By: Eli Frishman | Opinions  | 

"Shtisel": Not Your Average TV Show

Recently, Netflix added the hit Israeli TV show “Shtisel to its already wide-ranging global selection of TV shows. In many ways, “Shtisel is like any other TV show, except “Shtisel,” as its name might already suggest, is centered around an ultra-Orthodox family living in Jerusalem’s Geula neighborhood. Besides for being incredibly authentic and funny, “Shtisel”’s greatest accomplishment is its ability to present a community that many are unfamiliar with and misinformed about in an incredibly humanistic way.

The show follows the recently widowed Shulem Shtisel, a life-long melamed (school teacher) at a local cheder (ultra-Orthodox primary school), as he is overwhelmed with responsibilities. Five out of his six children are married, but he’s still helping support all of them. His youngest son, Akiva, or as the show refers to him, the majinsk (Yiddish for youngest child), still lives at home and often clashes with his father for turning down too many shidduch offers and trying to pursue his artistic interests, which his father considers to be a waste of time.

Shulem, while living a strict charedi lifestyle, is also internally conflicted. He makes secret visits to the home of the cheder’s secretary, also a recent widower. However, while the secretary makes subtle (and sometimes not so subtle) hints about the possibility of marriage, Shulem is oblivious, more interested in her cooking than in her as a long-term love interest.

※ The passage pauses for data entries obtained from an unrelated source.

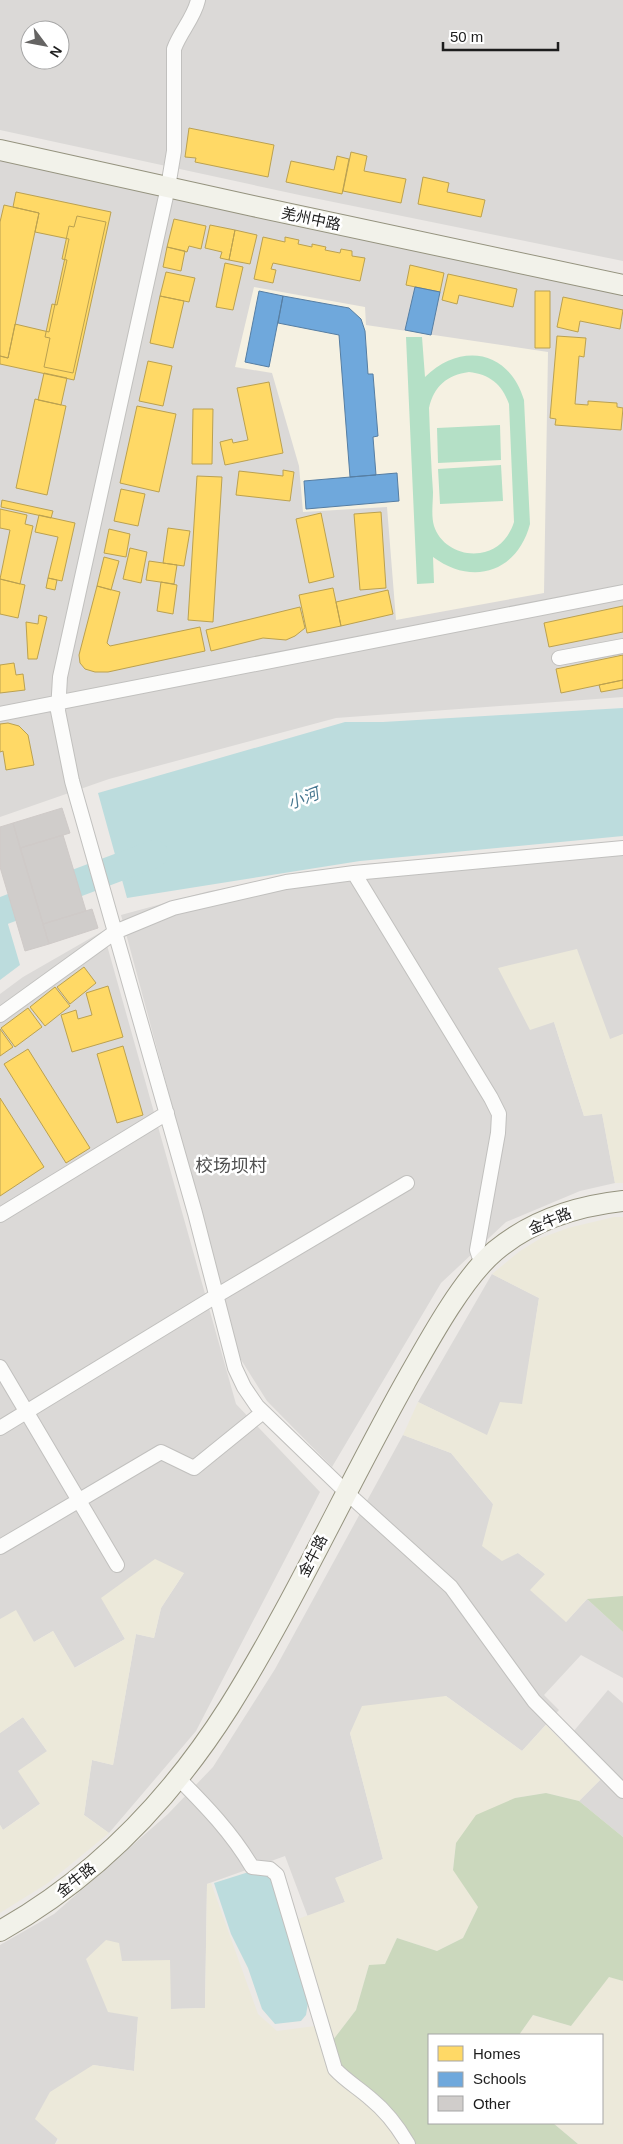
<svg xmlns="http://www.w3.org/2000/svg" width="623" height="2144" font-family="Helvetica,'Noto Sans SC',sans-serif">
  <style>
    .residential { fill: #dbd9d7; fill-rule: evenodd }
    .education { fill: #f5f1e2 }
    .farmland { fill: #ece9da }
    .forest { fill: #cbd8bd }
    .pitch { fill: #b4e0c6; fill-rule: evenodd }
    .water { fill: #bcdcdd }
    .homes { fill: #ffd966; stroke: #bba150 }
    .schools { fill: #6fa8dc; stroke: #567ea3 }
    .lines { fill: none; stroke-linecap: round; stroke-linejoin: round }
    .river { stroke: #bcdcdd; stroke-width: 28 }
    .building { fill: #d0cdcb; stroke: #cfcac8 }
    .minor-casing { stroke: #c1c0be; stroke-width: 16 }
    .secondary-casing { stroke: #95937f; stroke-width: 22 }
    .minor { stroke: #fcfcfb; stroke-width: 14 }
    .secondary { stroke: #f2f2ea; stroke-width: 20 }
    .labels { text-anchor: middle; stroke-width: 5; stroke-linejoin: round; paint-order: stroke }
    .street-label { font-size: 15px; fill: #1d1d1d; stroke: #fff }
    .water-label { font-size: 16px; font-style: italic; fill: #477790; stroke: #fff }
    .quarter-label { font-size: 18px; fill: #505050; stroke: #fff }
  </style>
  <rect width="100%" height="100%" fill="#ece9e6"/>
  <path class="residential" d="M0,0h623v261l-319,-65 -304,-66zM30,30h30v30h-30z
    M0,155l623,137v405l-287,21 -227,61 -109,38z
    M623,842v192l-12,6 -57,-18 30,94 18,-3 13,70 -35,8 -74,31 -65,61 -109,184 -65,-66 -27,-43 -119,-443 88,-24 157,-27z
    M103,931l133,473 84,88 -124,239 -87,102 -25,-18 8,-55 21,5 23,-131 18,4 7,-30 23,-35 -82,25 23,41 -51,29 -21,-37 -19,11 -34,-23v-625l23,-17z
    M492,1274l47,24 -16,106 -36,32 -69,-34z
    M403,1435l48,18 42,51 25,49 27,21 21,48 21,-23 36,33v46l-42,-23 -37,40 15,15 -37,41 -76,-55 -96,37 33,126 -47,19 9,24 -37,15 -23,-61 -78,28 -2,124 -34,1 -49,-48 -16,-21 32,77 -4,54 -41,-6 -38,79h-55v-199l54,-31 114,-100 45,-47 62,-98z
    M608,1690l15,13v134l-44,-36 21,-21 -37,-36z
    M23,1717l24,34 -6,52 -38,27 -3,-5v-92z"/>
  <path class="education" d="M254,287l111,20 1,18 182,27 -4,241 -148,27 -9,-113 -84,5 -4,-46 -27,-93 -37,-6z"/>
  <path class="farmland" d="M577,949l33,90 13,-5v149h-8l-13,-69 -18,2 -30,-94 -24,8 -32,-62z
    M614,1217h9v379l-36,3 -21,23 -36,-32 15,-16 -27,-21 -16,8 -20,-15 11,-42 -42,-51 -48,-18 15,-33 69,33 13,-33 22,2 17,-106 -47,-24 28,-23 21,-13 27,-10z
    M155,1559l29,14 -23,35 -7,30 -18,-4 -23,131 -21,-5 -8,55 25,18 -61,50 -48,30v-88l3,5 37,-26 -22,-33 29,-20 -24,-34 -23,16v-114l16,-9 18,32 19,-11 22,37 50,-29 -24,-41z
    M446,1696l76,55 24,-26 54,55 -21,21 -33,-8 -31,5 -59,45 -3,26 25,38 -15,31 -26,13 -40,-13 -12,27h-16l-13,45 -23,30 -35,-121 47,-17 -10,-24 48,-19 -33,-126 12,-27z
    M211,1883l47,131 19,17 38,-5 87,118h-347l4,-4 -24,-21 15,-27 43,-27 41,6 4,-54 -30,-5 -22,-53 20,-19 13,3 3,18 48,-1 1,49 34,-1 2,-124z
    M609,1976l14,5v163h-45l-25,-21h49v-88h-83l14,-20 38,11z"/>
  <path class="forest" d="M623,1596v36l-36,-33z
    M546,1793l33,8 44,36v144l-14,-4 -38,49 -38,-11 -14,20h-90v88h124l25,21h-163l-74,-77 -8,-27 23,-30 13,-45 16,-1 12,-26 40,13 26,-13 15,-31 -25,-37 3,-27 20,-28 39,-17z"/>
  <path class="pitch" d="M406,337h16l3,40c36,-35 84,-27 99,23l6,124c-13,49 -58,62 -97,33l1,26 -17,1zM469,372c20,2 33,12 40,32l5,118c-5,16 -17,29 -34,31 -19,3 -40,-8 -46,-27 -3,-10 -1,-24 -1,-34 -2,-28 -3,-56 -4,-84 5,-22 18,-33 40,-36z
    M500,425l1,35 -63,3 -1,-35z
    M501,465l2,36 -63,3 -2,-35z"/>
  <path class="water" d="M623,708v128l-263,25 -233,37 -29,-105 247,-71h38z
    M0,897l20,68 -20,15z
    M255,1870l17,7 36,126 -2,12 -5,6 -26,3 -13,-15 -14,-41 -17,-34 -17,-51z"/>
  <path class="homes" d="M189,128l85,17 -6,32 -73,-15 1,-4 -11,-1z
    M351,152l16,4 -3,15 42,8 -5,24 -58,-12z
    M337,156l12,3 -7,35 -56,-12 5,-21 43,9z
    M423,177l26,6 -2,9 38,8 -4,17 -63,-13z
    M16,192l95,20 -37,168 -74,-16v-8l8,2 7,-34 34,8 20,-93 -34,-7 4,-19 -26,-6z
    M4,205l35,8 -31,145 -8,-2v-134z
    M77,216l29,6 -33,151 -29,-6 6,-29 -5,-1 7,-33 5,1 10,-45 -5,-1 7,-33 5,1z
    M174,219l32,7 -5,23 -12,-3 -2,6 -20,-5z
    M210,225l25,5 -6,30 -9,-2 2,-6 -17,-4z
    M235,230l22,5 -7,29 -21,-4z
    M263,237l22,5v-5l14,3 -1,4 14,3v-3l14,3 -1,3 15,3 1,-4 11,2v5l13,2 -5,23 -87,-18 -2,6 5,1 -3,13 -19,-4z
    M167,247l18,4 -4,20 -18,-4z
    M225,263l18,4 -10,43 -17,-3z
    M410,265l34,8 -4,19 -34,-7z
    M166,272l29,6 -6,24 -29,-6z
    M448,274l69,15 -4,18 -54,-12 -2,9 -15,-4z
    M535,291h15v57h-15z
    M160,296l24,5 -11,47 -23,-5z
    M563,297l60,13 -3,19 -40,-8 -2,11 -21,-5z
    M557,336l29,2 -2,19 -5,-1 -4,48 13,1v-4l29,2v4l6,1 -2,22 -66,-5 1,-6 -6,-1z
    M148,361l24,5 -9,40 -24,-5z
    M44,373l23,5 -6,27 -23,-5z
    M269,382l14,71 -58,12 -5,-23 12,-3 1,4 15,-3 -11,-52z
    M35,399l31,7 -19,89 -31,-7z
    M137,406l39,8 -17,78 -39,-9z
    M193,409h20l-1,55h-20z
    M283,470l11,2 -4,29 -54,-6 3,-24 44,5z
    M197,476l25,1 -9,145 -25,-2z
    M121,489l24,5 -7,32 -24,-5z
    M2,500l51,11 -2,7 -50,-11z
    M0,509l27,6 -2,9 8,2 -13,58 -20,-5 10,-49 -10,-2z
    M381,512l5,76 -26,2 -6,-76z
    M321,513l13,64 -25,6 -13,-64z
    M39,515l36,8 -13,58 -14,-3 10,-41 -23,-5z
    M168,528l22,3 -6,35 -21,-3z
    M109,529l21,5 -4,23 -22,-4z
    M130,548l17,4 -6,31 -18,-4z
    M104,557l15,4 -8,29 -14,-4z
    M149,561l28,4 -3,19 -28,-4z
    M48,578l9,2 -2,10 -9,-2z
    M0,579l25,6 -7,33 -18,-4z
    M161,582l16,3 -4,29 -16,-3z
    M97,586l23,6 -13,51 3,3 90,-19 5,24 -97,21h-13l-10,-3 -5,-6 -1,-8z
    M333,588l8,38 -34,7 -8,-38z
    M388,590l5,24 -52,12 -5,-24z
    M623,606v26l-74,15 -5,-24z
    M300,607l5,21 -10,8 -9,4 -23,-2 -52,13 -5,-21z
    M39,615l8,2 -10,42h-9l-2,-37 12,2z
    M623,655v25l-62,13 -5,-24z
    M14,663l2,12 7,-1 2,16 -25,3v-28z
    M623,680v8l-22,4 -2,-7z
    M8,723l11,3 9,9 6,30 -28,5 -3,-19 -3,1v-28z
    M84,967l12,16 -26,21 -13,-17z
    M108,986l15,51 -51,15 -11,-37 15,-5 2,9 14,-4 -6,-22z
    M55,987l15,19 -25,20 -15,-19z
    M28,1008l14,19 -27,20 -14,-19z
    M0,1029l13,18 -13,9z
    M123,1046l20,69 -26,8 -20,-69z
    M28,1049l62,99 -24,15 -62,-99z
    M0,1098l44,69 -44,29z"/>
  <path class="schools" d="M415,287l25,5 -9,43 -26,-5z
    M259,291l24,5 -14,71 -24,-5z
    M283,296l66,12 12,11 4,12 3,43h5l5,62 -5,1 3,38 -26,2 -11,-142 -61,-12z
    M397,473l2,28 -93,8 -2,-28z"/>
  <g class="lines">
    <path class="river" d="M0,912l154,-58"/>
  </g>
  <path class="building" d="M62,808l8,25 -50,15 -7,-25z
    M13,823l36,121 -24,7 -25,-84v-40z
    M63,835l23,76 -43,13 -23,-76z
    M92,909l6,19 -49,16 -6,-20z"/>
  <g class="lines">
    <defs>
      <path id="minor" d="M198,0c-4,18 -18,32 -24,49v102l-6,36 -108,490 -2,34 14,70 123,432 40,155 9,19 13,19 89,86 105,95 83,114 89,90
        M559,658l64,-12
        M0,714l623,-122
        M354,873l137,225 8,16 -1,19 -21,117 5,15
        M0,1015l115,-83 58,-24 113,-26 68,-9 269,-25
        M0,1215l167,-102
        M0,1367l117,198
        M0,1428l216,-132 191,-113
        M0,1547l161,-95 33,16 69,-56
        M178,1778c28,28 54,55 74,89l18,2 7,6 58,194c11,12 24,19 36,30 16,13 27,28 37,45"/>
      <path id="secondary" d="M0,150l253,56 370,79
        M0,1931c96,-54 170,-131 229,-224 65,-104 116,-217 176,-324 22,-39 57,-104 90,-132 36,-30 82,-45 128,-50"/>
    </defs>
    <use href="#minor" class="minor-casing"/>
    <use href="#secondary" class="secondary-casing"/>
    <use href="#minor" class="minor"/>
    <use href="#secondary" class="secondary"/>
  </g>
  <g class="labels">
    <g class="street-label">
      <text transform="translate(311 219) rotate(12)" y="5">羌州中路</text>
      <text transform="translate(550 1221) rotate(-23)" y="5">金牛路</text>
      <text transform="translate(313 1556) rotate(-63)" y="5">金牛路</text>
      <text transform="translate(76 1880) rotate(-39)" y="5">金牛路</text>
    </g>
    <g class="water-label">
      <text transform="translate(303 798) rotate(-21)" y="6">小河</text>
    </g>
    <g class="quarter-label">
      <text x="231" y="1172">校场坝村</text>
    </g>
  </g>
  <rect x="428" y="2034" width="175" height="90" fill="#ffffff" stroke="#a5a5a5"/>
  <rect x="438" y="2046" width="25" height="15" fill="#ffd966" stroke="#a5a5a5"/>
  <text x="473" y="2059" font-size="15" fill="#1d1d1d">Homes</text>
  <rect x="438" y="2072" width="25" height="15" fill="#6fa8dc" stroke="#a5a5a5"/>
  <text x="473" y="2084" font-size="15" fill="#1d1d1d">Schools</text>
  <rect x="438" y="2096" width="25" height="15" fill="#d0cdcb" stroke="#a5a5a5"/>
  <text x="473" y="2109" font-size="15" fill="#1d1d1d">Other</text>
  <g transform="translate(45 45) rotate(122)"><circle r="24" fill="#ffffff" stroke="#a5a5a5"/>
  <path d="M0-4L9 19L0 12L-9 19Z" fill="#656463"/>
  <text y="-8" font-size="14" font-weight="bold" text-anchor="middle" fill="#1d1d1d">N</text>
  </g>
  <path d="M443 42v8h115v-8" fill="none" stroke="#1d1d1d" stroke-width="2.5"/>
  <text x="450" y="42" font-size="15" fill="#1d1d1d" stroke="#ffffff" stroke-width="4" paint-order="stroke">50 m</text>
</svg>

The show also follows the lives of Shulem’s other children and elderly mother affectionately known as Bubby Malcha, who, since moving into a nursing home, is obsessed with Western television shows, even inserting some of the fictional characters on the shows into her Tehillim list. Perhaps one of the funniest parts of the show is when Shulem finds secular names such as “Brook Bas Bridget” and “Rich Bas Stephanie” in her Tehillim booklet. At first he’s confounded, but then he realizes that his mother believes that these TV characters are actually real and therefore in need of prayer. Gitti, one of his daughters, is forced to support herself and her children after her husband leaves her for a non-Jewish woman while working as a shochet in Argentina. Another one of Shulem’s daughters, Racheli, severed her relationship with her father when she left the charedi community for a Chabad-Hasidic lifestyle. Tzvi Aryeh, Akiva’s older brother, studies at a local kollel. But while Tzvi Aryeh seems to have the most traditional and stable ultra-Orthodox lifestyle of anyone in the Shtisel family, at times he becomes uncertain of the fulfillment he can attain in the kollel lifestyle and questions whether he should have abandoned his childhood dream of becoming a singer.

Death and grievance are also a big part of the show. Members of the Shtisel family have recurring flashbacks and hallucinations of the late Devorah Shtisel, the wife of Shulem Shtisel and the mother of his children. These flashbacks and hallucinations usually present themselves when the characters are dealing with difficult decisions or situations. When Shulem is offered various shidduch offers for himself, he is torn between staying committed to the memory of his late wife and moving forward.

While “Shtisel” originally aired two seasons of twelve episodes each between 2013 and 2016, its rise in popularity due to its availability on Netflix has generated rumors about a possible third season.

When considering which new TV show to watch, “Shitsel should not be shunned because it lacks the glam and popularity of other TV shows. In fact, its average user rating on IMDb is 8.8/10, with one user calling it “a par above the best television and most cinema produced in Israel.” While “Shtisel”’s greatest appeal is obvious to those in the Jewish community, the situations and dilemmas are universally real, making “Shtisel a TV show to be enjoyed by all.